Local health experts explain COVID-19 variants
KENNEWICK, Wash. – As more people become vaccinated against COVID-19 and more places open up, officials are warning the public about virus variants.
So far, eight mutations of COVID-19 have been detected in Washington state. The two common variants, according to the Department of Health are the B-1.429, first found in California and the UK variant, B-1.1.7. The Washington DOH recently released this report, detailing variant activity.
“A growing proportion are B-1.1.7. strains, which as you know are more transmissible, and potentially may cause additional concern for illness, we estimate that these will be more than 50 percent of the cases by mid-April in the state of Washington,” Dr. Umair Shah, Secretary of Health in Washington, explained.
Heather Hill with the Benton Franklin Health District said experts saw this coming and viruses mutate all the time.

Dataset content:
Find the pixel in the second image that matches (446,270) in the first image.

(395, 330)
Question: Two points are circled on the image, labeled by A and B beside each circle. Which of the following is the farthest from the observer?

What is needed: From the news report on COVID-19 variants, copy the stretch from "So far, eight" through "detailing variant activity." word for word. The material stands on its own and has no connection to the news report on COVID-19 variants.

Written reply:
So far, eight mutations of COVID-19 have been detected in Washington state. The two common variants, according to the Department of Health are the B-1.429, first found in California and the UK variant, B-1.1.7. The Washington DOH recently released this report, detailing variant activity.